« Pétrole, un foyer tout-puissant », sur Arte : à la recherche du temps perdu

L’enquête begin par quelques pages dactylographiées. Le 26 mars 1979, la compagnie pétrolière Exxon produit une petite observe truffée de grandes ambitions. L’objectif de cette lettre de mission ? Lancer des recherches scientifiques afin d’examiner la « probabilité d’un effet de serre international ».
Une équipe de scientifiques s’installe dans les locaux de la multinationale, fait tourner des ordinateurs, embarque sur les tankers pour mesurer l’évolution chimique des océans. « Nos recherches intéressaient les hauts responsables d’Exxon, ils voulaient savoir », se souvient Edward Garvey, l’un des ingénieurs employés à l’époque par l’entreprise.
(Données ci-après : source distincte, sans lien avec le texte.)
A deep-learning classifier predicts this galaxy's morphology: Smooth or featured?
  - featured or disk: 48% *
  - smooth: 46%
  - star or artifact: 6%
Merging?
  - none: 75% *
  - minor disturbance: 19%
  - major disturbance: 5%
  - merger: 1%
La conclusion de l’étude est sans appel : « focus du CO2 », « montée des températures », « élévation des mers », « modification de la biosphère »… Tous les mots qui hantent les études scientifiques depuis un demi-siècle sont déjà là. La firme américaine s’est donné les moyens de savoir : son enterprise est nuisible pour la planète. Elle pourrait investir dans les énergies renouvelables et préparer l’avenir, elle va s’ingénier à tordre les preuves géophysiques.
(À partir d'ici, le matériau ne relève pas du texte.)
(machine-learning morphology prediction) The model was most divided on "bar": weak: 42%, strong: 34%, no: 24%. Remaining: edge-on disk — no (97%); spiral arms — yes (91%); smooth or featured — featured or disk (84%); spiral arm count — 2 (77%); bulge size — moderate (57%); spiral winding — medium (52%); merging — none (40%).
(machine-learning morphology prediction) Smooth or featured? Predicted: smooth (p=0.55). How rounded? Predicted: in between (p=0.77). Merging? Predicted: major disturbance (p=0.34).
Chercheurs dont la mission est de semer le doute
Le documentaire Pétrole, un foyer tout-puissant, décrit en deux events – Le Déni et Le Doute – les mille stratégies utilisées par le foyer pétrolier pour entraver la lutte contre le réchauffement climatique. Rassemblés au sein de lobbys comme le très puissant American Petroleum Institute, Exxon, Koch Industries ou les nouveaux acteurs, comme Chesapeake Energy, spécialiste de l’extraction du gaz de schiste, sont parfois concurrents, mais font bloc contre la science. En usant des mêmes méthodes : mobiliser des chercheurs dont la mission est de semer le doute ; financer des fondations aux doux noms, Americans for Prosperity ou Clean Skies ; cibler les politiques élus dans des Etats très dépendants de cette industrie, comme l’Oklahoma…
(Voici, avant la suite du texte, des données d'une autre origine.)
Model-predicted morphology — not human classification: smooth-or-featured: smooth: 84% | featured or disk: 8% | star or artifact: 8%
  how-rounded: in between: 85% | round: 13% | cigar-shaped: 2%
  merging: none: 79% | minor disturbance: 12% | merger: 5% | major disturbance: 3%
Les compagnies précipiteront l’échec de la taxe British Thermal Unit de Bill Clinton et de son vice-président, Al Gore, et l’enlisement de la politique environnementale de Barack Obama. Au second du tournage, en 2020, alors que le changement climatique ne cesse de s’amplifier, le constat est amer. Certains scientifiques complices regrettent. Des responsables refusent d’être interviewés. Pendant ce temps-là, les compagnies promettent de développer la technologie du captage de carbone et le climatoscepticisme proceed de prospérer.
« On ne réglera pas la crise du climat si on ne règle pas la crise de la désinformation », prévient Ro Khanna, élu démocrate de Californie, qui a auditionné en 2021 les patrons des compagnies pétrolières à la Chambre des représentants. « On a perdu dix ans, on a trop tardé, soupire Tony Ingraffea, professeur à la Cornell University, un des concepteurs de la fracturation hydraulique. Le changement climatique, c’est regarder mes petits-enfants dans les yeux et me demander dans quel enfer ils vont vivre. »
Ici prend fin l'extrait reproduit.